The stretch wanted below opens at the line containing "Hasta un 30%" and closes at the line containing "двигателя, уже находятся внутри.". Please return it exactly, with no other lines.

___ Available records ___

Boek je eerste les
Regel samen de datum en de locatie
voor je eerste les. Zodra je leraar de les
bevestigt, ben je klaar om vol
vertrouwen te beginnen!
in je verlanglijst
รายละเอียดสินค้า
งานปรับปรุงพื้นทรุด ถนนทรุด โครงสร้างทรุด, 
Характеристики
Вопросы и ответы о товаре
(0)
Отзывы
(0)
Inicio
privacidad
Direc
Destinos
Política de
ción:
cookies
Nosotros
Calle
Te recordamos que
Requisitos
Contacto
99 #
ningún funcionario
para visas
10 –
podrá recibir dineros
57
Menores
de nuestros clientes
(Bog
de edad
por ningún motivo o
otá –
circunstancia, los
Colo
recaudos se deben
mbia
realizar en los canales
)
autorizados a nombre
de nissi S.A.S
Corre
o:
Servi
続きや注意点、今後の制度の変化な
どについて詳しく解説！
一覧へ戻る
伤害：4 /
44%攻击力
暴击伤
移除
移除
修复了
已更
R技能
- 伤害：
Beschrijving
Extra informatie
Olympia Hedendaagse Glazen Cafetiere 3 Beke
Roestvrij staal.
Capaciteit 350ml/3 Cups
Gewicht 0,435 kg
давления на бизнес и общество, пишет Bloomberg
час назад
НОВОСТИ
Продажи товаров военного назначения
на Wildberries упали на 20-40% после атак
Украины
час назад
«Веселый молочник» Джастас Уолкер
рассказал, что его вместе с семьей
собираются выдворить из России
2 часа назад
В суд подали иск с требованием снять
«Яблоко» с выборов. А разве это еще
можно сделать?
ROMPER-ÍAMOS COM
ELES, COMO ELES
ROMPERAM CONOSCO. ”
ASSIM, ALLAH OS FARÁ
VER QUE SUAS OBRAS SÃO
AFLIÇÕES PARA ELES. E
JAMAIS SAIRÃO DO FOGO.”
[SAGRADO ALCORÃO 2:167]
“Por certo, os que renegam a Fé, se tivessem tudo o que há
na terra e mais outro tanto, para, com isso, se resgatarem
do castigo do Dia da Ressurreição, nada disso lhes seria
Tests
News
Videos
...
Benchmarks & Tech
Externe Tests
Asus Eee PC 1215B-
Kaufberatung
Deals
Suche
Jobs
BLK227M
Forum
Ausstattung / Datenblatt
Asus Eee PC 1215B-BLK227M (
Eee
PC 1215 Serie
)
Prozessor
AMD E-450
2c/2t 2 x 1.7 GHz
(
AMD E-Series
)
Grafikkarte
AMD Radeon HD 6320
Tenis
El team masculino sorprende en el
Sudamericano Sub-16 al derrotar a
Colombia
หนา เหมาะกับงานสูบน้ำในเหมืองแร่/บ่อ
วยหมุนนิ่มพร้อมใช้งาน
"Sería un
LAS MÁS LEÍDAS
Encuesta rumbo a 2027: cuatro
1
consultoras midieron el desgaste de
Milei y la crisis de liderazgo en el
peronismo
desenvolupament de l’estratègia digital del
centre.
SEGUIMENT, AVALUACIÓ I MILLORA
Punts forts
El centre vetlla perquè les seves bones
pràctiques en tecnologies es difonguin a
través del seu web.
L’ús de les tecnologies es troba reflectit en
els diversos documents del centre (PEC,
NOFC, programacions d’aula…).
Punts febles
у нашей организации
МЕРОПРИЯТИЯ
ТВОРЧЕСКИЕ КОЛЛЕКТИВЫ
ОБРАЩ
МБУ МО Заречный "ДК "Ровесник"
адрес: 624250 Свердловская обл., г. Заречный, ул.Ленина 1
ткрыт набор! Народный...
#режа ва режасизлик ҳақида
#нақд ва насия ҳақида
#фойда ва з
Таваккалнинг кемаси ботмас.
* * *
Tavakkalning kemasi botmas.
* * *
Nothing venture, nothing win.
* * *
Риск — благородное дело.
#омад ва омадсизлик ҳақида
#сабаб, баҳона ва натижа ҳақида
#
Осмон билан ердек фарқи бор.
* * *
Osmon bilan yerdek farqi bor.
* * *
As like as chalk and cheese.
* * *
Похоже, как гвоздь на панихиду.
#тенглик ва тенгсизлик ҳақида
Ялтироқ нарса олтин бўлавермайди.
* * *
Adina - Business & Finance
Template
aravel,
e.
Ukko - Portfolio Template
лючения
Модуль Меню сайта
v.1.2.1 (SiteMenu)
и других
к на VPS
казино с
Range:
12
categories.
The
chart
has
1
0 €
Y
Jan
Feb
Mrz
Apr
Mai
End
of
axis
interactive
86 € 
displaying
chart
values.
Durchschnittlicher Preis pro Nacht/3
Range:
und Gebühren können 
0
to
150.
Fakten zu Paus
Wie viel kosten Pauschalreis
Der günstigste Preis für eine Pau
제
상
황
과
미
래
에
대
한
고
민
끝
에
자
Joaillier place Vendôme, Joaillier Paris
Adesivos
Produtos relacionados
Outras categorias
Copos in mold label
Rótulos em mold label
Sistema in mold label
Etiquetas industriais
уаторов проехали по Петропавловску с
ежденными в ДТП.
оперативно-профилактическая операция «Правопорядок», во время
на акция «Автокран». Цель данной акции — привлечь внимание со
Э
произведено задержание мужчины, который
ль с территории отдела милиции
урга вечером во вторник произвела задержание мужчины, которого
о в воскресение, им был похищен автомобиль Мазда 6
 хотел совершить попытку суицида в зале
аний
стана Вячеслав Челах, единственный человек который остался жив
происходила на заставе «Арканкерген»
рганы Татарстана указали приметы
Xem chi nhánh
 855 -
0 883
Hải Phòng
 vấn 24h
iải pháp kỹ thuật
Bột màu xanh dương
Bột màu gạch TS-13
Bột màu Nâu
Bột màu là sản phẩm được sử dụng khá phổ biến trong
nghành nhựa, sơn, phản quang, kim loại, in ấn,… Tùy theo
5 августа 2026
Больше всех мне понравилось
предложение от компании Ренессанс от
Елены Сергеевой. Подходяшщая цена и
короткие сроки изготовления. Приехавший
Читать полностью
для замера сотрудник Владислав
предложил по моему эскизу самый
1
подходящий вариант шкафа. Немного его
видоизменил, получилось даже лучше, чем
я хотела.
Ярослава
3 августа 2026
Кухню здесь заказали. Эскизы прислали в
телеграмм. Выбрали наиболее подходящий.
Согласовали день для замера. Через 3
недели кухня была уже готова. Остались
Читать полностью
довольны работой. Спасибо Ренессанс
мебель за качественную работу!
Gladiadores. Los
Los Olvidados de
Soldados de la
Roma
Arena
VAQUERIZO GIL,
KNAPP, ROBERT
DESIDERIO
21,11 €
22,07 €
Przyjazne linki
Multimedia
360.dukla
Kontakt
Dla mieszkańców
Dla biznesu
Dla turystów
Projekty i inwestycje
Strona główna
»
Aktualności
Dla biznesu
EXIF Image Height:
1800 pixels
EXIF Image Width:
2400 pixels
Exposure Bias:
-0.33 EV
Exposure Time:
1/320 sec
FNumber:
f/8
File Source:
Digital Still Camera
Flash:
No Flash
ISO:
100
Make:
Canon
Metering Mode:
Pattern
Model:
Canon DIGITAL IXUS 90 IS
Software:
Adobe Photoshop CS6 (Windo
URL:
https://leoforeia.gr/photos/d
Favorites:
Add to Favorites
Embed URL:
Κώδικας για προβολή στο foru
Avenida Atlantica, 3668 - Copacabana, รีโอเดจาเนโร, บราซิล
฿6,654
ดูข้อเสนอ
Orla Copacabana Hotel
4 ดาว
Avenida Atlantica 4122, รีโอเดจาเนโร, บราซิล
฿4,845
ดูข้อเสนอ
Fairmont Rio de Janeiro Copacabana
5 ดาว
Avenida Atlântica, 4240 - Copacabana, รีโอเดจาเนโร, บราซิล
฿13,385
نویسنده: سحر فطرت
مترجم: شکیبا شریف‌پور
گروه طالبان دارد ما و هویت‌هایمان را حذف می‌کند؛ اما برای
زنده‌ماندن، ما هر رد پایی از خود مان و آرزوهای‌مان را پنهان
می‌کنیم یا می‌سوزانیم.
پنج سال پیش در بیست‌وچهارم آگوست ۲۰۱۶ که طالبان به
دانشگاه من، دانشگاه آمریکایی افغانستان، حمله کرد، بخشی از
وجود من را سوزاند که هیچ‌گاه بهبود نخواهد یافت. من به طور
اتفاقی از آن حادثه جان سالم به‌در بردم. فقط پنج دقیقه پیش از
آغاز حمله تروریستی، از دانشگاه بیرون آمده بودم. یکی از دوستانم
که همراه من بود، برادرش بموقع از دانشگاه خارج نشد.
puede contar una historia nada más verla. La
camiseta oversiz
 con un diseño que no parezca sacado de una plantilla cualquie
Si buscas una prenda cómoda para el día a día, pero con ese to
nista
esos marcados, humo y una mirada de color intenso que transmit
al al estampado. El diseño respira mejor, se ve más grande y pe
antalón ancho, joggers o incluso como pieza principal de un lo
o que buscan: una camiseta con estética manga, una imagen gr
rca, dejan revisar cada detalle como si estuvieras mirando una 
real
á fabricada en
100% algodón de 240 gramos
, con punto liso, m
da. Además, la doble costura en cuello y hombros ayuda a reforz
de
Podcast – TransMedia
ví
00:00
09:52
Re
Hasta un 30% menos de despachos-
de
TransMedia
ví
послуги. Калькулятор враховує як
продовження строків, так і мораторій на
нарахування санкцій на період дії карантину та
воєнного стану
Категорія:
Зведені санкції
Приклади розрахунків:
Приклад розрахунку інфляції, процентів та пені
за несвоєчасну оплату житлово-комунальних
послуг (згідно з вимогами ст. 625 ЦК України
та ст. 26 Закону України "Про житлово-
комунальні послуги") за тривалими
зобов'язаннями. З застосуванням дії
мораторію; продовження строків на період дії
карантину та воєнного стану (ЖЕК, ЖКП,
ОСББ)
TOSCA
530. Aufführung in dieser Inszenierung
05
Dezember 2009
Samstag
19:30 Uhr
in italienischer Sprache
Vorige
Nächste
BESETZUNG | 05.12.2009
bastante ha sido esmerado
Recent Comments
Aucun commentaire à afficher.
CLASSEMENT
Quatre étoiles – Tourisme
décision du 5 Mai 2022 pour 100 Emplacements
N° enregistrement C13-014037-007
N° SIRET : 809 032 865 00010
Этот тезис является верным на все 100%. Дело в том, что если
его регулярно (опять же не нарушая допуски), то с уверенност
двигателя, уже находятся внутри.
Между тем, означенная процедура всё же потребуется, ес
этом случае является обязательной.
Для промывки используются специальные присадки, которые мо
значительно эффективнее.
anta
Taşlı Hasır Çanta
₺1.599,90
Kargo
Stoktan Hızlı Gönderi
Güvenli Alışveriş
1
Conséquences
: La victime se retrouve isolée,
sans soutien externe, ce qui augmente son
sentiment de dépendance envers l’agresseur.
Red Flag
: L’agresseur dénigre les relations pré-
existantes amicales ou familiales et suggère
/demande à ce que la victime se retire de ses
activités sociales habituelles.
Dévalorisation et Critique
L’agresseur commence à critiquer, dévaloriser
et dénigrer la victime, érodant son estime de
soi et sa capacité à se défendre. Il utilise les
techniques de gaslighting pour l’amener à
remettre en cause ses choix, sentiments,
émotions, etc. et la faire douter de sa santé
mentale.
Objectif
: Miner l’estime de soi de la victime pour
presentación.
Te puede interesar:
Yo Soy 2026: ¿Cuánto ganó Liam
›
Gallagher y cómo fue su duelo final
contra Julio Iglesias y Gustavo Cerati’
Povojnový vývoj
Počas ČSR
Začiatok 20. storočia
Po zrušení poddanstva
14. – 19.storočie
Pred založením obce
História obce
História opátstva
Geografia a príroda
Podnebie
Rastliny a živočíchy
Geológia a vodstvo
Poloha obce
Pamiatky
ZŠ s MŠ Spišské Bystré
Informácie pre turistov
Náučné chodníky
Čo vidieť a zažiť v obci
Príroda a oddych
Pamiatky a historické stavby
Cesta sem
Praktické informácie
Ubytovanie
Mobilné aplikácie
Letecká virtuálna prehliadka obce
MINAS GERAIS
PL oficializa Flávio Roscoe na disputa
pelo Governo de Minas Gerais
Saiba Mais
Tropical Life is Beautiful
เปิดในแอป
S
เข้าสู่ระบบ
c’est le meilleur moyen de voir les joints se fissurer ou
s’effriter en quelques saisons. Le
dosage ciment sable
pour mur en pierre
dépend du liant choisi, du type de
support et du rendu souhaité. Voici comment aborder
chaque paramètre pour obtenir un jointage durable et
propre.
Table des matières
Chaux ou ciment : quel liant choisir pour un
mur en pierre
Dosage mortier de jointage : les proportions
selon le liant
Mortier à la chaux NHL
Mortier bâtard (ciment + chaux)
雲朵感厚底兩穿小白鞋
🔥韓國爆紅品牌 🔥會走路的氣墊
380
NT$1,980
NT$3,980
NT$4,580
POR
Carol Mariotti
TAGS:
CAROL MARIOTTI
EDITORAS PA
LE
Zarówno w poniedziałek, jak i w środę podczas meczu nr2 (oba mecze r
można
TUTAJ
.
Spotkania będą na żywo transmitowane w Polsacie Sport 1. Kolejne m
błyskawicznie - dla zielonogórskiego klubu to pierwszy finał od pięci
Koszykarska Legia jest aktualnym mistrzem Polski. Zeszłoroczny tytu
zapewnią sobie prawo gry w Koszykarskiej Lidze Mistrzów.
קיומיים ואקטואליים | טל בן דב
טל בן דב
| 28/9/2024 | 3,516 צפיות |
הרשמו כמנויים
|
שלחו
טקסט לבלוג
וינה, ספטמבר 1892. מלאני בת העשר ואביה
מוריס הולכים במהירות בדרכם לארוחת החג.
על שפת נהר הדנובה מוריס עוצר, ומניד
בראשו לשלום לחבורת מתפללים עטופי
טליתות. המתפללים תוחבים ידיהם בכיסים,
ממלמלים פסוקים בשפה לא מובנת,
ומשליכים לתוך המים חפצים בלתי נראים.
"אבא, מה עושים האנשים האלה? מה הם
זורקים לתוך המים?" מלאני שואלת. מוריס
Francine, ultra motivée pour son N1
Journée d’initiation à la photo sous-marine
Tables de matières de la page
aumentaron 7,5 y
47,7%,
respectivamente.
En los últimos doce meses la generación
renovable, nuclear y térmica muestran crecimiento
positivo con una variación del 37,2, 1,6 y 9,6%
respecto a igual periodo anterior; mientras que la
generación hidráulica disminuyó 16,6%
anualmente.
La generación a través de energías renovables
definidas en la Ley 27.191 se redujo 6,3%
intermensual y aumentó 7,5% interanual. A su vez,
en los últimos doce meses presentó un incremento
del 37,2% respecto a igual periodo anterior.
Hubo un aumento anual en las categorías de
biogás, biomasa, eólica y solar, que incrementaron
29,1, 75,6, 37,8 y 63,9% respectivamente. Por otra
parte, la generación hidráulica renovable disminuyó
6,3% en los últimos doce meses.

___

▶ **Your solution**
Hasta un 30% menos de despachos-
de
TransMedia
ví
послуги. Калькулятор враховує як
продовження строків, так і мораторій на
нарахування санкцій на період дії карантину та
воєнного стану
Категорія:
Зведені санкції
Приклади розрахунків:
Приклад розрахунку інфляції, процентів та пені
за несвоєчасну оплату житлово-комунальних
послуг (згідно з вимогами ст. 625 ЦК України
та ст. 26 Закону України "Про житлово-
комунальні послуги") за тривалими
зобов'язаннями. З застосуванням дії
мораторію; продовження строків на період дії
карантину та воєнного стану (ЖЕК, ЖКП,
ОСББ)
TOSCA
530. Aufführung in dieser Inszenierung
05
Dezember 2009
Samstag
19:30 Uhr
in italienischer Sprache
Vorige
Nächste
BESETZUNG | 05.12.2009
bastante ha sido esmerado
Recent Comments
Aucun commentaire à afficher.
CLASSEMENT
Quatre étoiles – Tourisme
décision du 5 Mai 2022 pour 100 Emplacements
N° enregistrement C13-014037-007
N° SIRET : 809 032 865 00010
Этот тезис является верным на все 100%. Дело в том, что если
его регулярно (опять же не нарушая допуски), то с уверенност
двигателя, уже находятся внутри.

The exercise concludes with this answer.